Exercise input Start Marker

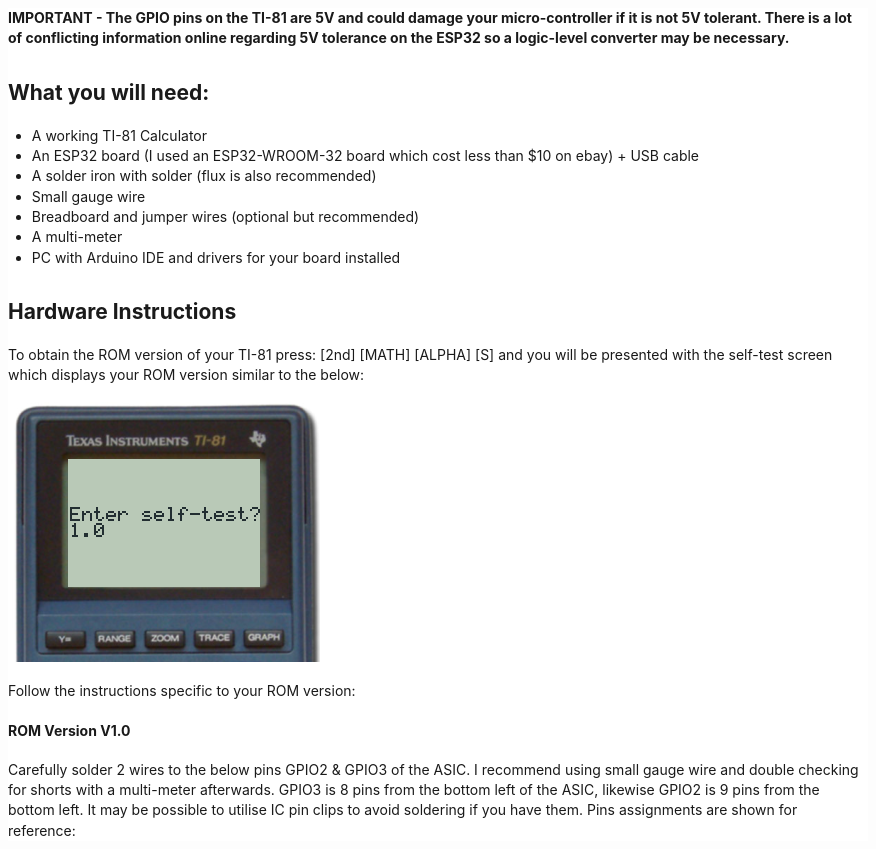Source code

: **IMPORTANT - The GPIO pins on the TI-81 are 5V and could damage your micro-controller if it is not 5V tolerant. There is a lot of conflicting information online regarding 5V tolerance on the ESP32 so a logic-level converter may be necessary.**

## What you will need:
- A working TI-81 Calculator
- An ESP32 board (I used an ESP32-WROOM-32 board which cost less than $10 on ebay) + USB cable
- A solder iron with solder (flux is also recommended)
- Small gauge wire
- Breadboard and jumper wires (optional but recommended)
- A multi-meter
- PC with Arduino IDE and drivers for your board installed

## Hardware Instructions

To obtain the ROM version of your TI-81 press: [2nd] [MATH] [ALPHA] [S] and you will be presented with the self-test screen which displays your ROM version similar to the below:

![](/res/V1.0_selftest.png)

Follow the instructions specific to your ROM version:

#### ROM Version V1.0

Carefully solder 2 wires to the below pins GPIO2 & GPIO3 of the ASIC. I recommend using small gauge wire and double checking for shorts with a multi-meter afterwards. GPIO3 is 8 pins from the bottom left of the ASIC, likewise GPIO2 is 9 pins from the bottom left. It may be possible to utilise IC pin clips to avoid soldering if you have them. Pins assignments are shown for reference:
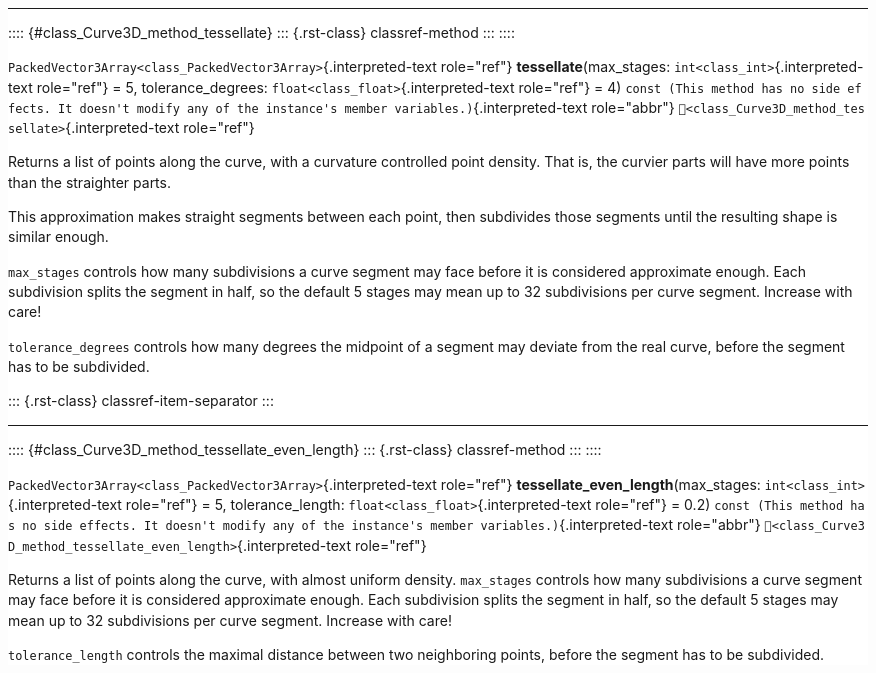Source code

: ------------------------------------------------------------------------

:::: {#class_Curve3D_method_tessellate}
::: {.rst-class}
classref-method
:::
::::

`PackedVector3Array<class_PackedVector3Array>`{.interpreted-text
role="ref"} **tessellate**(max_stages:
`int<class_int>`{.interpreted-text role="ref"} = 5, tolerance_degrees:
`float<class_float>`{.interpreted-text role="ref"} = 4)
`const (This method has no side effects. It doesn't modify any of the instance's member variables.)`{.interpreted-text
role="abbr"} `🔗<class_Curve3D_method_tessellate>`{.interpreted-text
role="ref"}

Returns a list of points along the curve, with a curvature controlled
point density. That is, the curvier parts will have more points than the
straighter parts.

This approximation makes straight segments between each point, then
subdivides those segments until the resulting shape is similar enough.

`max_stages` controls how many subdivisions a curve segment may face
before it is considered approximate enough. Each subdivision splits the
segment in half, so the default 5 stages may mean up to 32 subdivisions
per curve segment. Increase with care!

`tolerance_degrees` controls how many degrees the midpoint of a segment
may deviate from the real curve, before the segment has to be
subdivided.

::: {.rst-class}
classref-item-separator
:::

------------------------------------------------------------------------

:::: {#class_Curve3D_method_tessellate_even_length}
::: {.rst-class}
classref-method
:::
::::

`PackedVector3Array<class_PackedVector3Array>`{.interpreted-text
role="ref"} **tessellate_even_length**(max_stages:
`int<class_int>`{.interpreted-text role="ref"} = 5, tolerance_length:
`float<class_float>`{.interpreted-text role="ref"} = 0.2)
`const (This method has no side effects. It doesn't modify any of the instance's member variables.)`{.interpreted-text
role="abbr"}
`🔗<class_Curve3D_method_tessellate_even_length>`{.interpreted-text
role="ref"}

Returns a list of points along the curve, with almost uniform density.
`max_stages` controls how many subdivisions a curve segment may face
before it is considered approximate enough. Each subdivision splits the
segment in half, so the default 5 stages may mean up to 32 subdivisions
per curve segment. Increase with care!

`tolerance_length` controls the maximal distance between two neighboring
points, before the segment has to be subdivided.
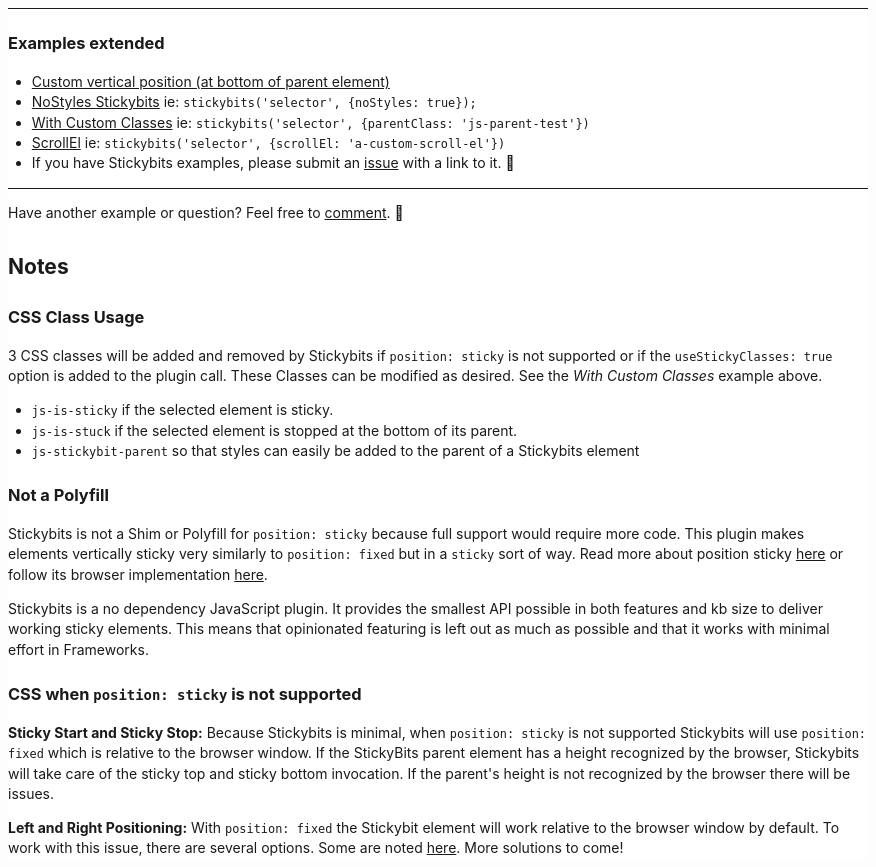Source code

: ----

### Examples extended

- [Custom vertical position (at bottom of parent element)](http://codepen.io/yowainwright/pen/e32cc7b82907ed9715a0a482ffa57596)
- [NoStyles Stickybits](https://codepen.io/yowainwright/pen/YrQpQj) ie: `stickybits('selector', {noStyles: true});`
- [With Custom Classes](https://codepen.io/yowainwright/pen/rGwWyW/) ie: `stickybits('selector', {parentClass: 'js-parent-test'})`
- [ScrollEl](https://codepen.io/yowainwright/pen/EXzJeb) ie: `stickybits('selector', {scrollEl: 'a-custom-scroll-el'})`
- If you have Stickybits examples, please submit an [issue](https://github.com/dollarshaveclub/stickybits/issues) with a link to it. 🙏

-----

Have another example or question? Feel free to [comment](https://github.com/dollarshaveclub/stickybits/issues). 🙌

<h2 id="notes">Notes</h2>

### CSS Class Usage

3 CSS classes will be added and removed by Stickybits if `position: sticky` is not supported or if the `useStickyClasses: true` option is added to the plugin call. These Classes can be modified as desired. See the _With Custom Classes_ example above.

-  `js-is-sticky` if the selected element is sticky.
-  `js-is-stuck` if the selected element is stopped at the bottom of its parent.
-  `js-stickybit-parent` so that styles can easily be added to the parent of a Stickybits element

### Not a Polyfill

Stickybits is not a Shim or Polyfill for `position: sticky` because full support would require more code. This plugin makes elements vertically sticky very similarly to `position: fixed` but in a `sticky` sort of way. Read more about position sticky [here](https://developer.mozilla.org/en-US/docs/Web/CSS/position) or follow its browser implementation [here](http://caniuse.com/#search=sticky).

Stickybits is a no dependency JavaScript plugin. It provides the smallest API possible in both features and kb size to deliver working sticky elements. This means that opinionated featuring is left out as much as possible and that it works with minimal effort in Frameworks.

### CSS when `position: sticky` is not supported

**Sticky Start and Sticky Stop:** Because Stickybits is minimal, when `position: sticky` is not supported Stickybits will use `position: fixed` which is relative to the browser window. If the StickyBits parent element has a height recognized by the browser, Stickybits will take care of the sticky top and sticky bottom invocation. If the parent's height is not recognized by the browser there will be issues.

**Left and Right Positioning:** With `position: fixed` the Stickybit element will work relative to the browser window by default. To work with this issue, there are several options. Some are noted [here](https://github.com/dollarshaveclub/stickybits/issues/66). More solutions to come!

Exercise input End Marker

• How to complete this task: Only the lines above from the line with "- If you have" to the line with "a Stickybits element", those two lines included, should be reproduced exactly.

• Result below:
- If you have Stickybits examples, please submit an [issue](https://github.com/dollarshaveclub/stickybits/issues) with a link to it. 🙏

-----

Have another example or question? Feel free to [comment](https://github.com/dollarshaveclub/stickybits/issues). 🙌

<h2 id="notes">Notes</h2>

### CSS Class Usage

3 CSS classes will be added and removed by Stickybits if `position: sticky` is not supported or if the `useStickyClasses: true` option is added to the plugin call. These Classes can be modified as desired. See the _With Custom Classes_ example above.

-  `js-is-sticky` if the selected element is sticky.
-  `js-is-stuck` if the selected element is stopped at the bottom of its parent.
-  `js-stickybit-parent` so that styles can easily be added to the parent of a Stickybits element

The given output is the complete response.